**WHAT YOU ARE ASKED TO DO:** Apart from the images, reproduce all of the data word for word.

**DATA PROVIDED:**
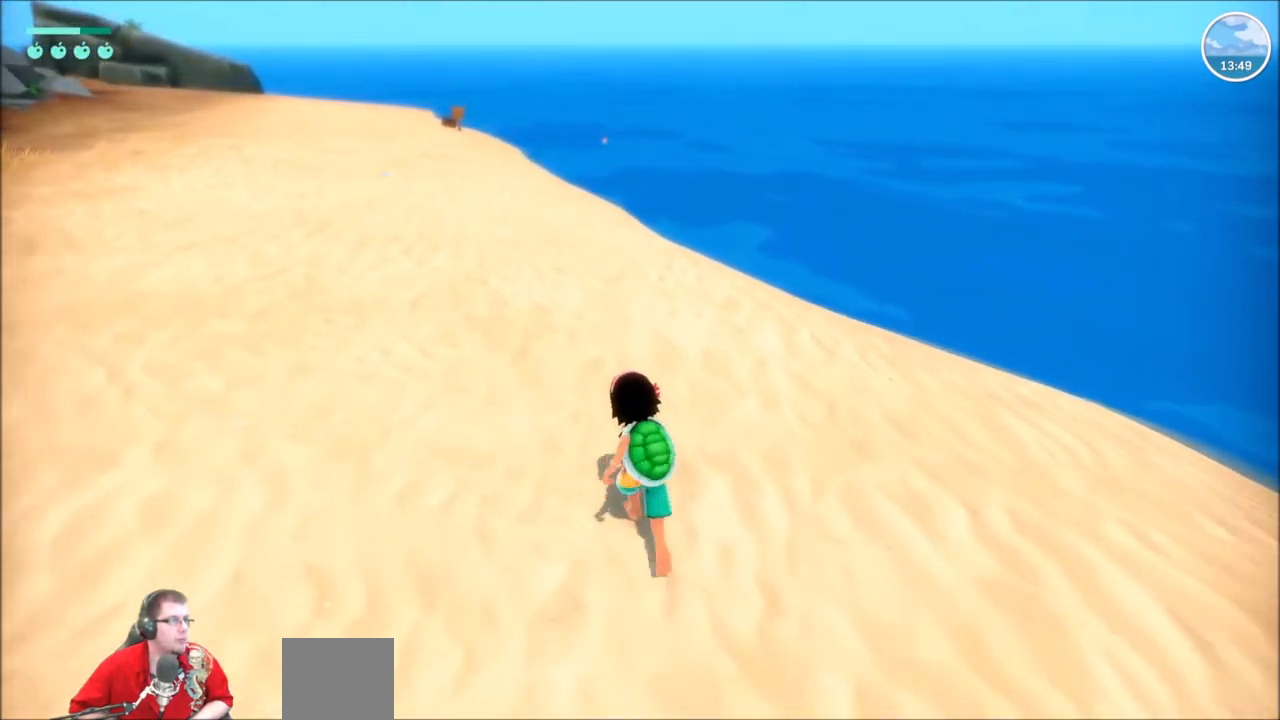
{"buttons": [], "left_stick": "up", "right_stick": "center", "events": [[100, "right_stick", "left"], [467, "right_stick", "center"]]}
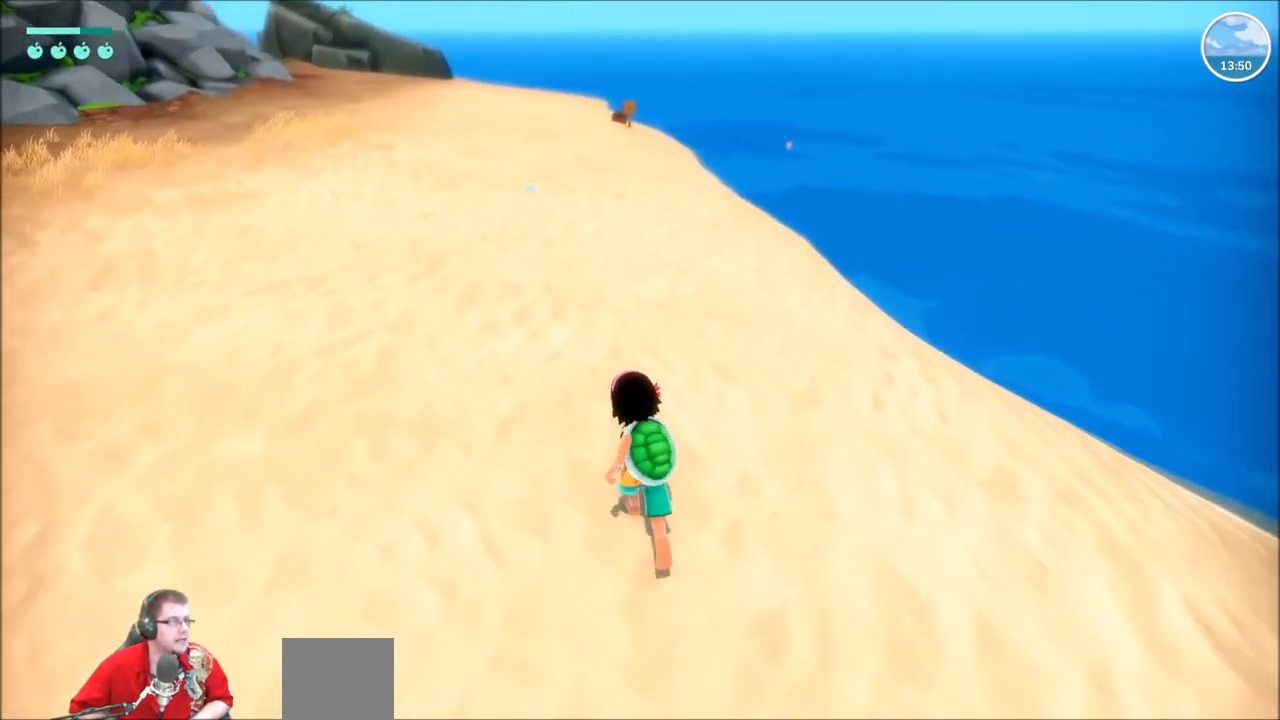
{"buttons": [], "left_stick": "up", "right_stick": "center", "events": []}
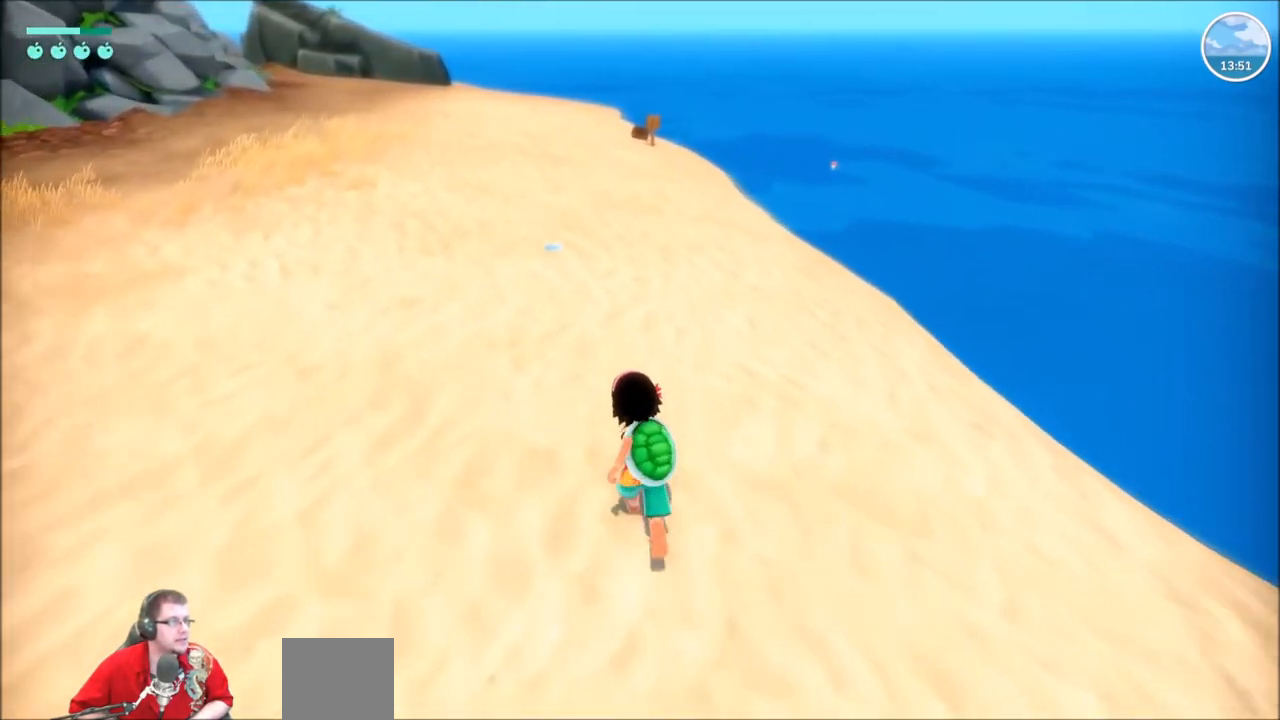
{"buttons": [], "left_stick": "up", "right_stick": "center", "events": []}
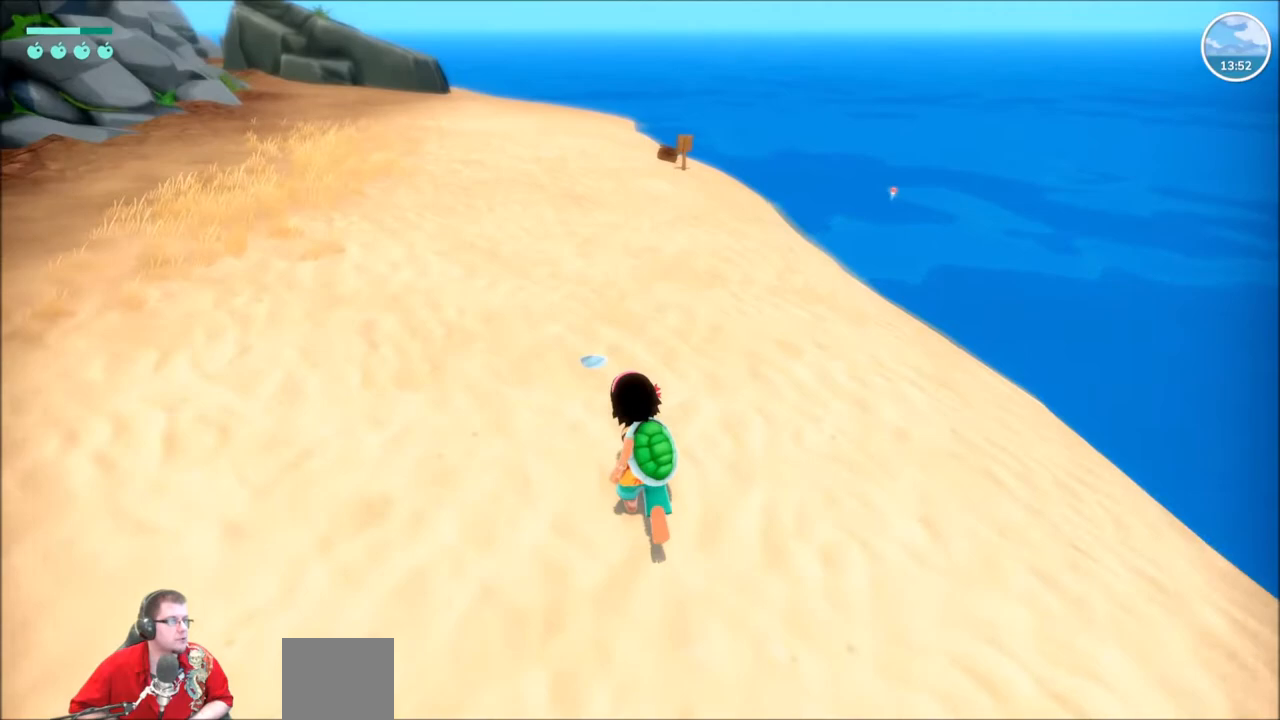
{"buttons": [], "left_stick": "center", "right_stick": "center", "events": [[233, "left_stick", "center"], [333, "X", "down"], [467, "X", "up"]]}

**ANSWER BOX:**
{"buttons": [], "left_stick": "up", "right_stick": "center", "events": [[100, "right_stick", "left"], [467, "right_stick", "center"]]}
{"buttons": [], "left_stick": "up", "right_stick": "center", "events": []}
{"buttons": [], "left_stick": "up", "right_stick": "center", "events": []}
{"buttons": [], "left_stick": "center", "right_stick": "center", "events": [[233, "left_stick", "center"], [333, "X", "down"], [467, "X", "up"]]}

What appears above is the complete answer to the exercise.